> SOURCE TEXT:

========================

# Found 2 black rabbits - Oldham, Chadderton



## SA1985 (11 mo ago)

Hi all,

for the past 2 weeks or so, we have found 2 rabbits running around the street. I don’t know much about rabbits but from what I have read they seem like they are domestic ones. 

Weather has been bad and they seem to sit in the cold and rain without going into shelter. Seems like they don’t know what to do. 

anyone lost any black rabbits in the Oldham Chadderton area?

struggling to catch them but don’t know if they are wild or not? Can Anyone confirm by the attached pictures?

I could probably catch one but scared that the other one won’t come back. They also (well one of them mainly) come close to you when they see food and you can pretty much hand feed it a carrot (also read this isn’t good for them but they don’t go near the Timothy hay)


----------



## Lurcherlad (Jan 5, 2013)

I’m no expert, but they look like fancy rabbits so really do need to be sheltered from the weather and are at high risk from predators.

If you can’t get help from a local rescue, try making a “hutch” from a cardboard box with an access hole cut in.

Put some hay, food and water in and hopefully they will take refuge … then you have at least caught them and can get them inside while trying to find their owners or taking to a rescue.


----------



## 1507601 (Jun 26, 2020)

========================

> DATA RECORDS:
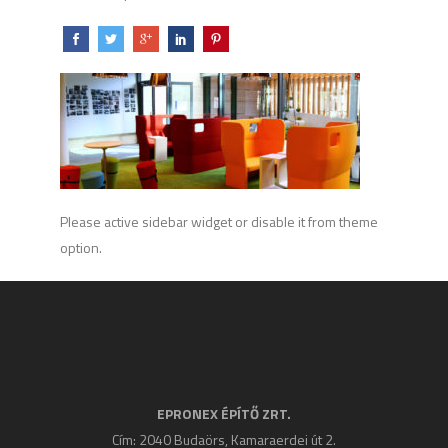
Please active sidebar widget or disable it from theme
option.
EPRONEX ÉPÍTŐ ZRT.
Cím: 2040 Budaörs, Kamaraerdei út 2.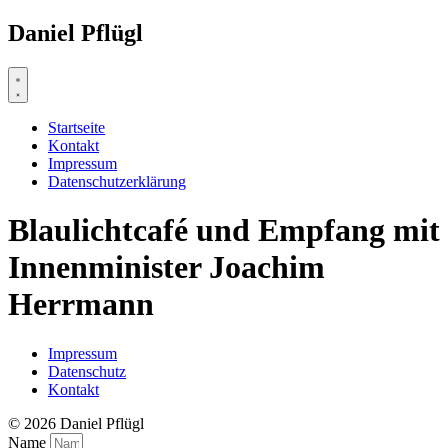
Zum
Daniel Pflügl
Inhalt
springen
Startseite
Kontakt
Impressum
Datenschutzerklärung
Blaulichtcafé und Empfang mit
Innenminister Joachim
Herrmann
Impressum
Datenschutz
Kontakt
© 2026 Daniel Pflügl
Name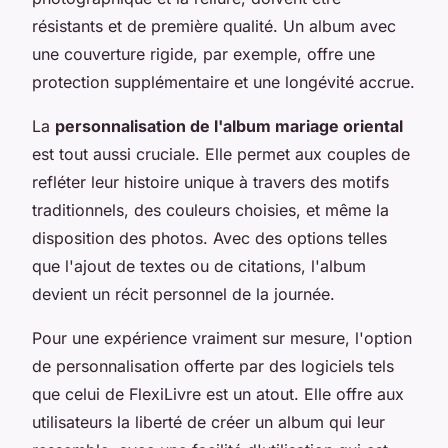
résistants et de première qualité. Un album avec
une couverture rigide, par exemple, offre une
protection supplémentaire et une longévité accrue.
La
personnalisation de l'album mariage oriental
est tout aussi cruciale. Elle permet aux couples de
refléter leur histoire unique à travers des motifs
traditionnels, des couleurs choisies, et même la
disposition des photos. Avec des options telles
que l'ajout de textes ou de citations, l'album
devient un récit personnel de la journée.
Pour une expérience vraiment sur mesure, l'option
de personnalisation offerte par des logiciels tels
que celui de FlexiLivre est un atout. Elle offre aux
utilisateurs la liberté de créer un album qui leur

========================

> STUDY QUESTIONS:
1 > In the forum thread about the two black rabbits found in Oldham, Chadderton, which things does Lurcherlad suggest putting inside the cardboard-box hutch?
2 > Write the next part of the forum thread about the two black rabbits, picking up right after its final line.

> ANSWER SECTION:
1 > Hay, food, and water.

2 >
Some Facebook groups you could post in:
https://www.facebook.com/Lost-Found-Dogs-Cats-Pets-in-Chadderton-1207998346024329/
https://www.facebook.com/groups/202336473653681

And a local vet you could call (they might come and trap the rabbits and find the owners):
https://www.medivet.co.uk/vet-practices/oldham-chadderton/

We get wild rabbits around here and they don't look like that or get anywhere near you, so they most likely are indeed domestic.


----------



## Lurcherlad (Jan 5, 2013)

Any luck?


----------



## SA1985 (11 mo ago)

Sorry for the late reply. Unfortunately I’ve not seen the rabbits for the past 3 days which is the longest I’ve not seen them. 

hopefully they aren't hurt 

ps I did leave a cardboard box with food and water but don’t believe it was ever used


----------



## Lurcherlad (Jan 5, 2013)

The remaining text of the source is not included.